### PROBLEM REQUIREMENTS
An image-free reproduction of the data below is needed: print it exactly.

### DATA TO PROCESS
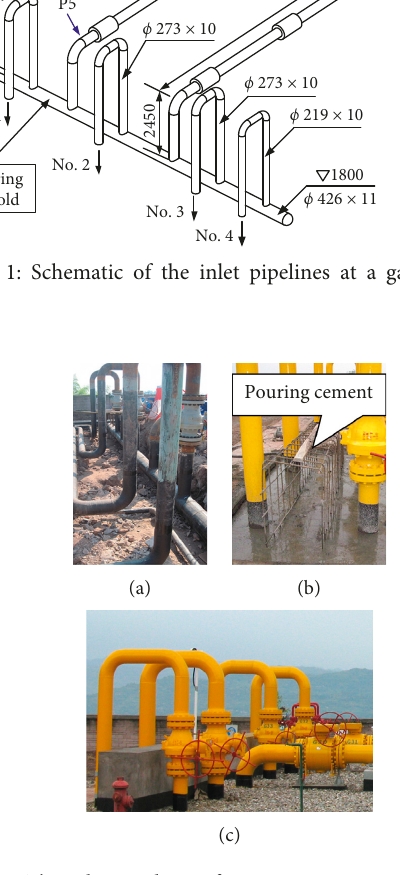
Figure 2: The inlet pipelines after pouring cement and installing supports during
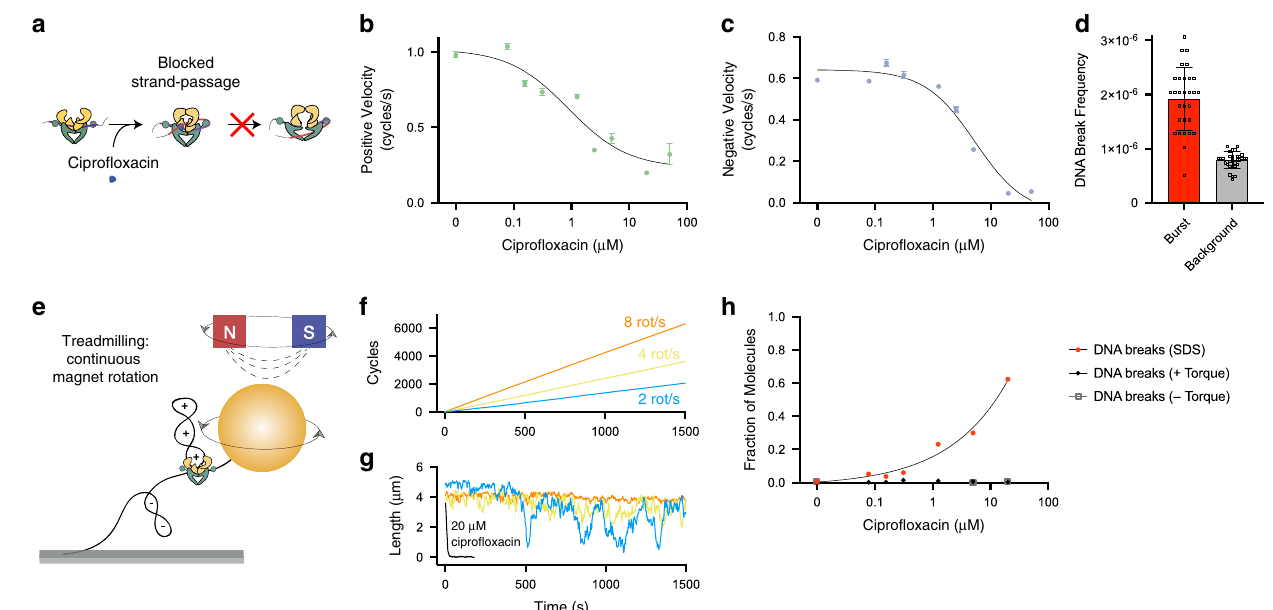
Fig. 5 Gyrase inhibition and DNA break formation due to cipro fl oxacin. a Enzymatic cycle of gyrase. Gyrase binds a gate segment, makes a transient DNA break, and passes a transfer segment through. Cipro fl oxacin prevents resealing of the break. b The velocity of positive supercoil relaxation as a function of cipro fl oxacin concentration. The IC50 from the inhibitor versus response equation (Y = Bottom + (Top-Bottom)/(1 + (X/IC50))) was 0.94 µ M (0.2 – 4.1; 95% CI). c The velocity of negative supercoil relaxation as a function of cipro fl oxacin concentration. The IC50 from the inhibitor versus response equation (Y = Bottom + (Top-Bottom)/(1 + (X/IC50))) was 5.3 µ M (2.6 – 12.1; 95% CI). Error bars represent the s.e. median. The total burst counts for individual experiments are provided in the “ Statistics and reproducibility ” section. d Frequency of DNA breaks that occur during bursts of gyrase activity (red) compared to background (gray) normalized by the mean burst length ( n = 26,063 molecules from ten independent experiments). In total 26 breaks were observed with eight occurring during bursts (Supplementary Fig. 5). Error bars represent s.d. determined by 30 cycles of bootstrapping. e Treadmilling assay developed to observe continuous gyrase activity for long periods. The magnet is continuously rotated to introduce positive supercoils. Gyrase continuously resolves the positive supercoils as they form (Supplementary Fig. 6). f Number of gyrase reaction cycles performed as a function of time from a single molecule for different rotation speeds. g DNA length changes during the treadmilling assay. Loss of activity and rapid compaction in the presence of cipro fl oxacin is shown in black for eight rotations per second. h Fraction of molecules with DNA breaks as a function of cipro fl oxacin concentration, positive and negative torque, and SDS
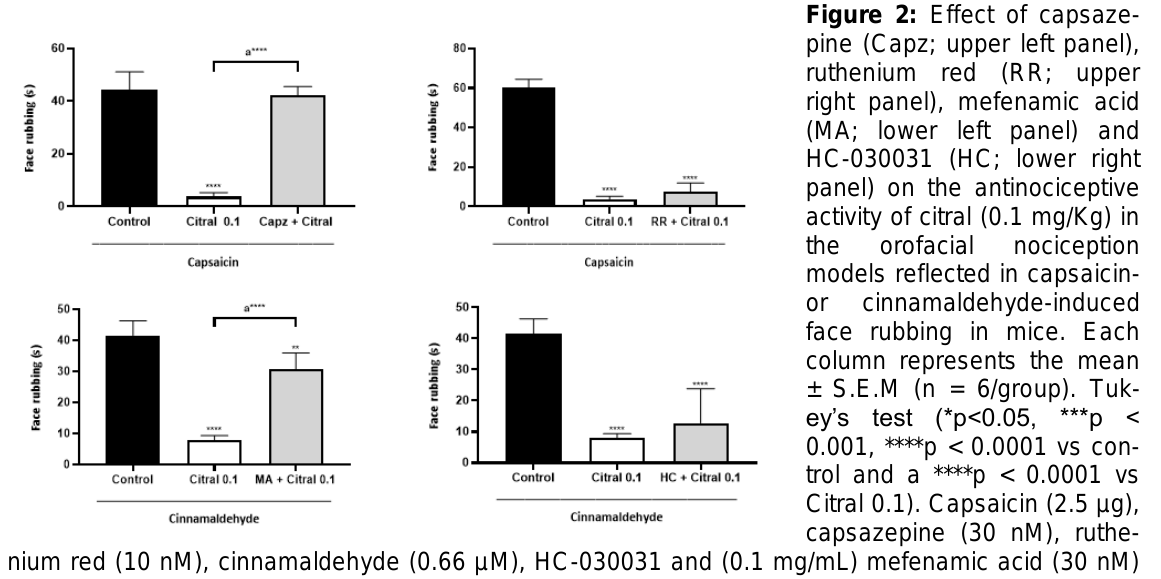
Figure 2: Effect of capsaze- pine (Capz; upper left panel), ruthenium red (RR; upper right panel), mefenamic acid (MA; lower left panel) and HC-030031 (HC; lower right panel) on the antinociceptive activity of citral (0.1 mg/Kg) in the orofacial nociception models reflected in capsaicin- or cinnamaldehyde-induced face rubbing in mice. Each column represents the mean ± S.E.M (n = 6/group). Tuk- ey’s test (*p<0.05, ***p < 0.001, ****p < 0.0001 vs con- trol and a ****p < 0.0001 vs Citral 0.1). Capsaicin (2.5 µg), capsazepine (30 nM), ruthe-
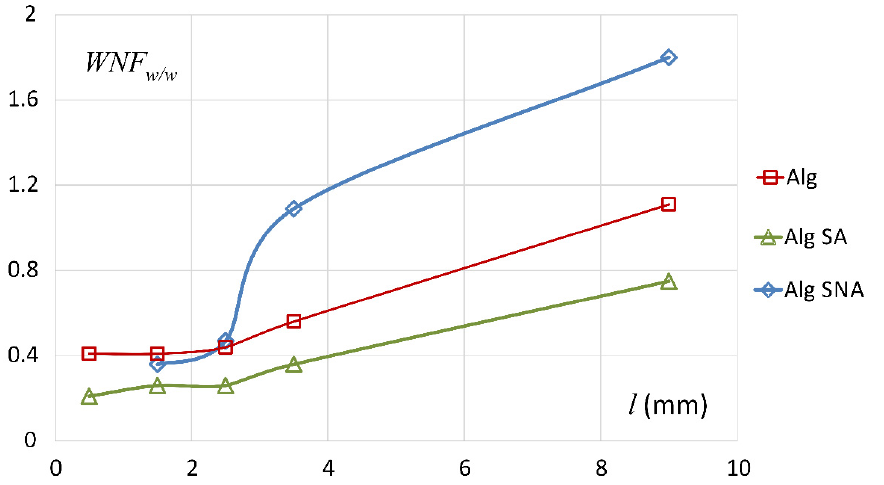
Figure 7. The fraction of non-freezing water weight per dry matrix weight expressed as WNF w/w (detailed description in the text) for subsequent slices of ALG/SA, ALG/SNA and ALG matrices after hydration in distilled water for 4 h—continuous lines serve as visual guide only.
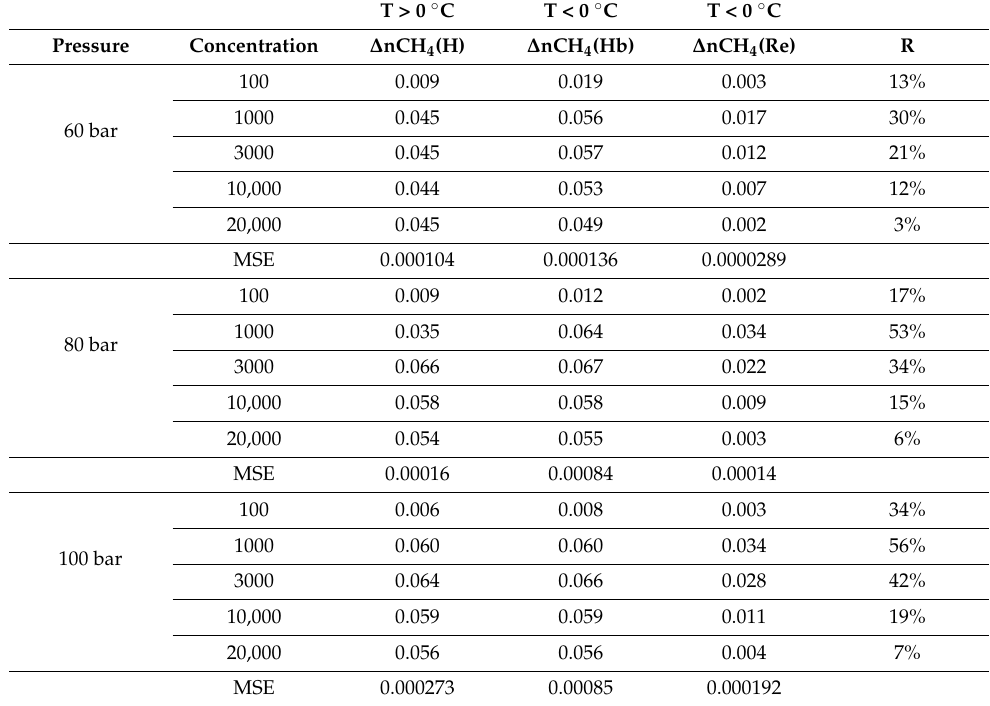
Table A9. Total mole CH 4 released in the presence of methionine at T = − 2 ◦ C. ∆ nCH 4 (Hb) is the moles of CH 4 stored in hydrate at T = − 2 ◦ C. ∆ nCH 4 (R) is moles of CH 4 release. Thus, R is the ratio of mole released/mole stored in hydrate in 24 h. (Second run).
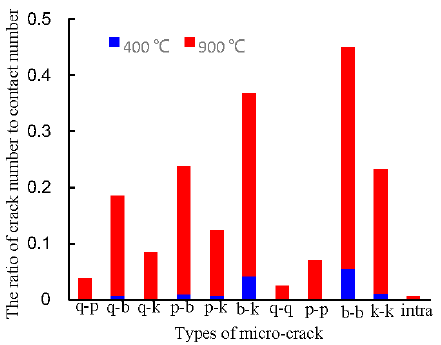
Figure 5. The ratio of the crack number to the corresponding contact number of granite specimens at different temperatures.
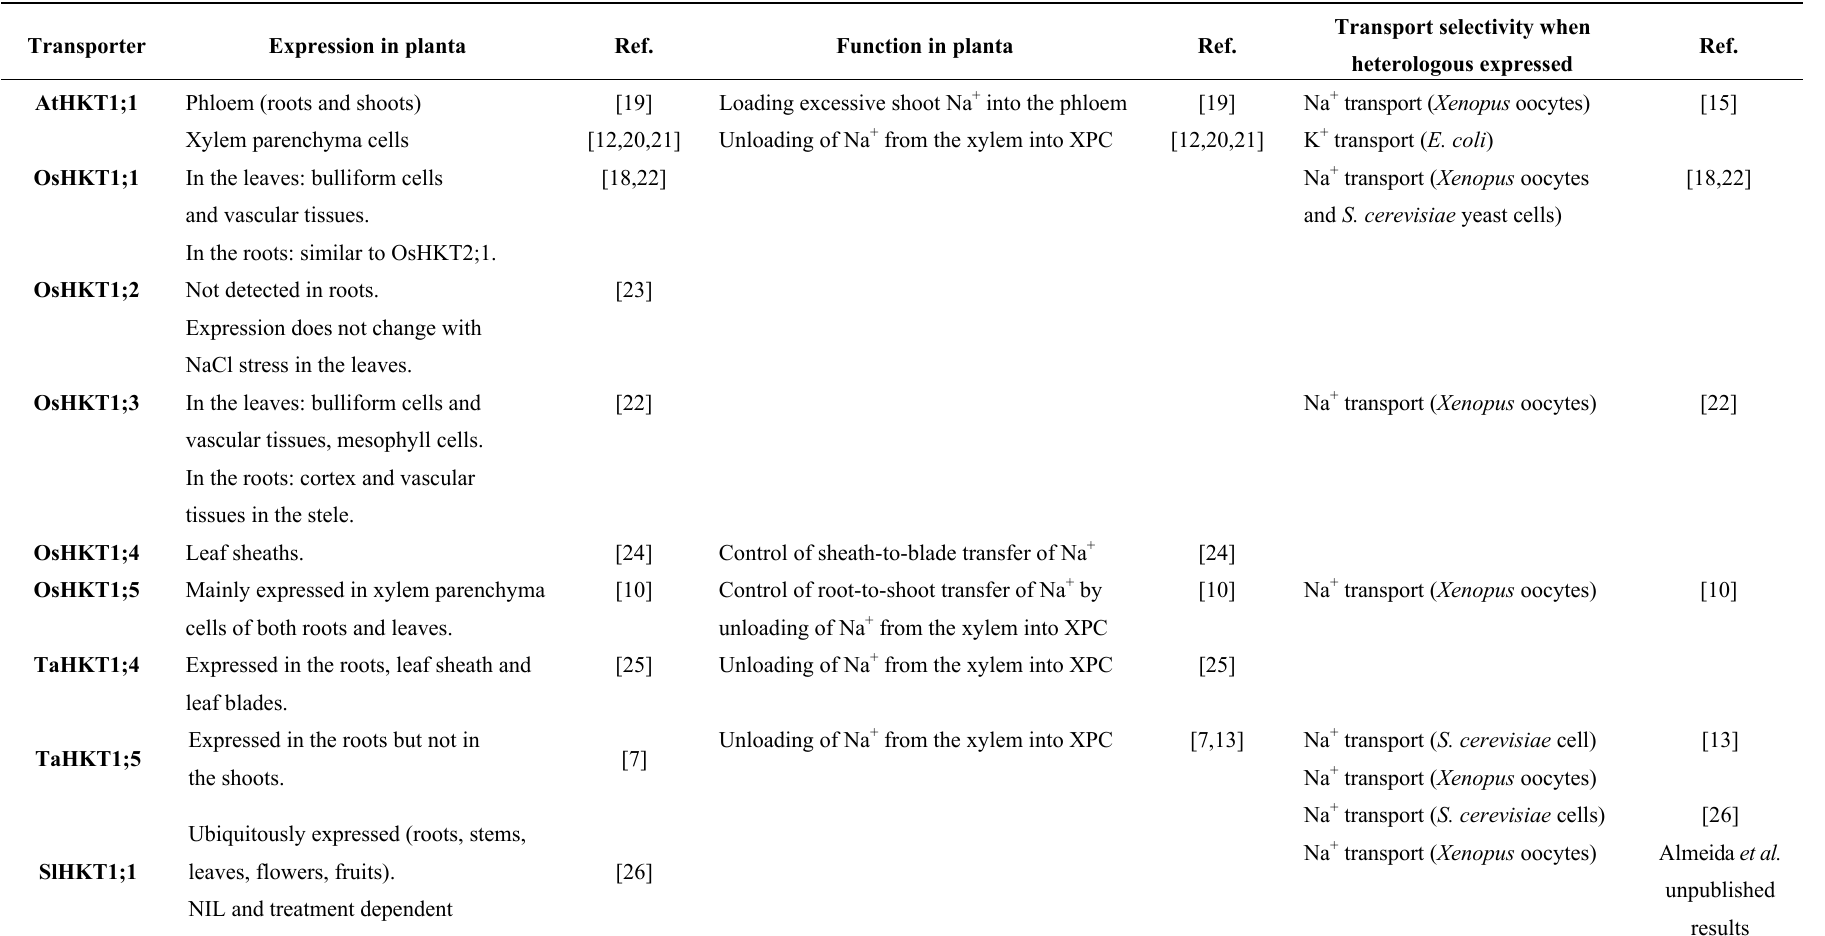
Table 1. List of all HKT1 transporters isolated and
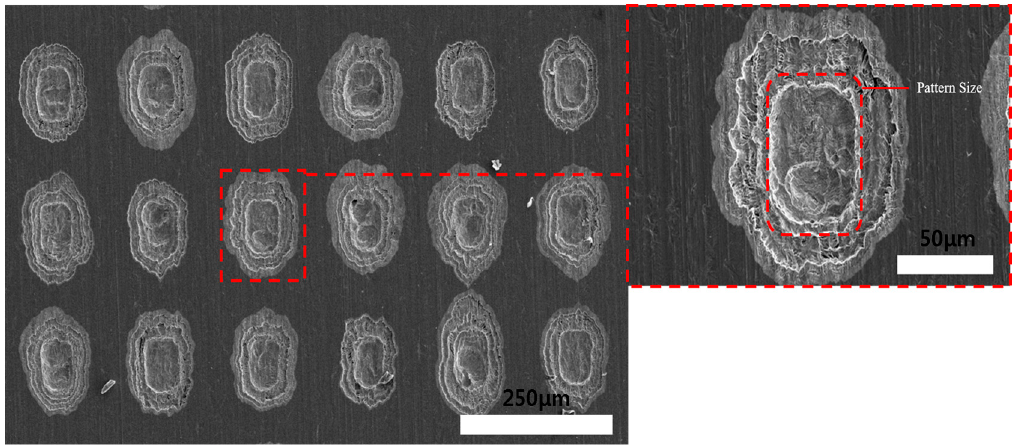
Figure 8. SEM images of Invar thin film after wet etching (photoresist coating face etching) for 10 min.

### OUTPUT BELOW
Figure 2: The inlet pipelines after pouring cement and installing supports during
Fig. 5 Gyrase inhibition and DNA break formation due to cipro fl oxacin. a Enzymatic cycle of gyrase. Gyrase binds a gate segment, makes a transient DNA break, and passes a transfer segment through. Cipro fl oxacin prevents resealing of the break. b The velocity of positive supercoil relaxation as a function of cipro fl oxacin concentration. The IC50 from the inhibitor versus response equation (Y = Bottom + (Top-Bottom)/(1 + (X/IC50))) was 0.94 µ M (0.2 – 4.1; 95% CI). c The velocity of negative supercoil relaxation as a function of cipro fl oxacin concentration. The IC50 from the inhibitor versus response equation (Y = Bottom + (Top-Bottom)/(1 + (X/IC50))) was 5.3 µ M (2.6 – 12.1; 95% CI). Error bars represent the s.e. median. The total burst counts for individual experiments are provided in the “ Statistics and reproducibility ” section. d Frequency of DNA breaks that occur during bursts of gyrase activity (red) compared to background (gray) normalized by the mean burst length ( n = 26,063 molecules from ten independent experiments). In total 26 breaks were observed with eight occurring during bursts (Supplementary Fig. 5). Error bars represent s.d. determined by 30 cycles of bootstrapping. e Treadmilling assay developed to observe continuous gyrase activity for long periods. The magnet is continuously rotated to introduce positive supercoils. Gyrase continuously resolves the positive supercoils as they form (Supplementary Fig. 6). f Number of gyrase reaction cycles performed as a function of time from a single molecule for different rotation speeds. g DNA length changes during the treadmilling assay. Loss of activity and rapid compaction in the presence of cipro fl oxacin is shown in black for eight rotations per second. h Fraction of molecules with DNA breaks as a function of cipro fl oxacin concentration, positive and negative torque, and SDS
Figure 2: Effect of capsaze- pine (Capz; upper left panel), ruthenium red (RR; upper right panel), mefenamic acid (MA; lower left panel) and HC-030031 (HC; lower right panel) on the antinociceptive activity of citral (0.1 mg/Kg) in the orofacial nociception models reflected in capsaicin- or cinnamaldehyde-induced face rubbing in mice. Each column represents the mean ± S.E.M (n = 6/group). Tuk- ey’s test (*p<0.05, ***p < 0.001, ****p < 0.0001 vs con- trol and a ****p < 0.0001 vs Citral 0.1). Capsaicin (2.5 µg), capsazepine (30 nM), ruthe-
Figure 7. The fraction of non-freezing water weight per dry matrix weight expressed as WNF w/w (detailed description in the text) for subsequent slices of ALG/SA, ALG/SNA and ALG matrices after hydration in distilled water for 4 h—continuous lines serve as visual guide only.
Table A9. Total mole CH 4 released in the presence of methionine at T = − 2 ◦ C. ∆ nCH 4 (Hb) is the moles of CH 4 stored in hydrate at T = − 2 ◦ C. ∆ nCH 4 (R) is moles of CH 4 release. Thus, R is the ratio of mole released/mole stored in hydrate in 24 h. (Second run).
Figure 5. The ratio of the crack number to the corresponding contact number of granite specimens at different temperatures.
Table 1. List of all HKT1 transporters isolated and
Figure 8. SEM images of Invar thin film after wet etching (photoresist coating face etching) for 10 min.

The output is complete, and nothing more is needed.